*Document passage*.
IN OLD KENTUCKY
(Ritorno alla vita)
John M. Stahl (US 1927)
In 1927, Stahl left Metro-Goldwyn-Mayer to become an executive of the independent Tiffany Pictures, renamed Tiffany-Stahl Productions, and while acting as a producer there took a three-year hiatus from directing. His last film for M-G-M, In Old Kentucky, thus also became the last silent film he directed. It seems an unusual project for him, a departure from the female-centered melodramas and light comedies for which he was known in the 1920s. The source was an 1893 stage melodrama by Charles T. Dazey, which it is impossible to resist calling a warhorse, both for its equestrian subject matter and the frequency with which it returned over the decades, both on stage and screen. (Louis B. Mayer had already produced an adaptation, directed by Marshall Neilan, in 1919, and a later version in 1935 would star Will Rogers.) These various films diverge widely, and each took great liberties with the play: Stahl’s version, adapted by A.P. Younger, focuses on the aftermath of World War I, and culminates in a Kentucky Derby race that manages to simultaneously heal the fortunes of a ruined horse-breeding family and the psyche of the war-damaged son and heir, played by the tragically troubled actor James Murray.

*The tasks*.
1. According to the film note on In Old Kentucky, who adapted Stahl's version of the story?
2. Pick up the film note on Stahl's In Old Kentucky after its final sentence and continue writing it.
The lines that come after this film note are separate material.

*Material supplied*.
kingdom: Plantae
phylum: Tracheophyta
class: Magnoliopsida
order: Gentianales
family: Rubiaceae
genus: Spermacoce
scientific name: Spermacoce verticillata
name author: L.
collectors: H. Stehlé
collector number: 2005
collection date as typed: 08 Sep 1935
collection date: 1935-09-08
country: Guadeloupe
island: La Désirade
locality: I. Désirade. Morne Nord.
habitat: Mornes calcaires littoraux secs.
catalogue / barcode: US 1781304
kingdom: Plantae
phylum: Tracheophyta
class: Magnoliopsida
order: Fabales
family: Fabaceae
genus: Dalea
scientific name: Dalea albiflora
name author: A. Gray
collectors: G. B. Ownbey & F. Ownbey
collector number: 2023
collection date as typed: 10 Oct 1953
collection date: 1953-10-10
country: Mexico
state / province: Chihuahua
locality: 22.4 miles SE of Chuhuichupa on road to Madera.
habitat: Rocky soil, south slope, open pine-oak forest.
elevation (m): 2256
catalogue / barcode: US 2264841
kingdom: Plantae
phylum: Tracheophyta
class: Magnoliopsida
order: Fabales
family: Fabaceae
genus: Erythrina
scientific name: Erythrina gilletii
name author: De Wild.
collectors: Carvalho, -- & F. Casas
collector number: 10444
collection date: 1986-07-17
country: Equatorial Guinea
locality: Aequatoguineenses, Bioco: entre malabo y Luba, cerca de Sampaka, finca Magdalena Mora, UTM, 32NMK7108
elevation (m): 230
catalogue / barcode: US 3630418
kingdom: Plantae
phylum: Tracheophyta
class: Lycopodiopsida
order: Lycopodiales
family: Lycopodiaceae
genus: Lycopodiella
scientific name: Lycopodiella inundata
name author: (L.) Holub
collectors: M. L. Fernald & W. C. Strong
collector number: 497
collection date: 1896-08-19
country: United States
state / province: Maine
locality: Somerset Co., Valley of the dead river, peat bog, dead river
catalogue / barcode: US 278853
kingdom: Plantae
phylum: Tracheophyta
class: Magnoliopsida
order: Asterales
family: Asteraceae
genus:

*Outputs by task*.
1. A.P. Younger

2.
The Bronx-born Murray was allegedly an unknown extra when director King Vidor discovered and cast him as the lead in The Crowd (1928), a performance that brought him immortality but which is invariably linked to the observation that his own sad fate echoed the film’s downbeat arc. Though his widely admired work in The Crowd led to other starring roles, a drinking problem seemingly tied to deep insecurity soon derailed his career; alcoholic and destitute, Murray drowned in 1936, whether accidentally or as a suicide. (In a sad coincidence, screenwriter A.P. Younger committed suicide in 1931.) If the account of Murray’s discovery is true, this would suggest that In Old Kentucky was made after, though released before, Vidor’s film. Though this film does not approach the level of The Crowd, the role of Jimmy Brierly also draws on Murray’s raw emotional intensity and foreshadows his personal self-destructiveness. Before going off to war, Jimmy is a carefree, golden youth; when he returns, he is a drunken, dissolute gambler who shuns or quarrels with all his loved ones.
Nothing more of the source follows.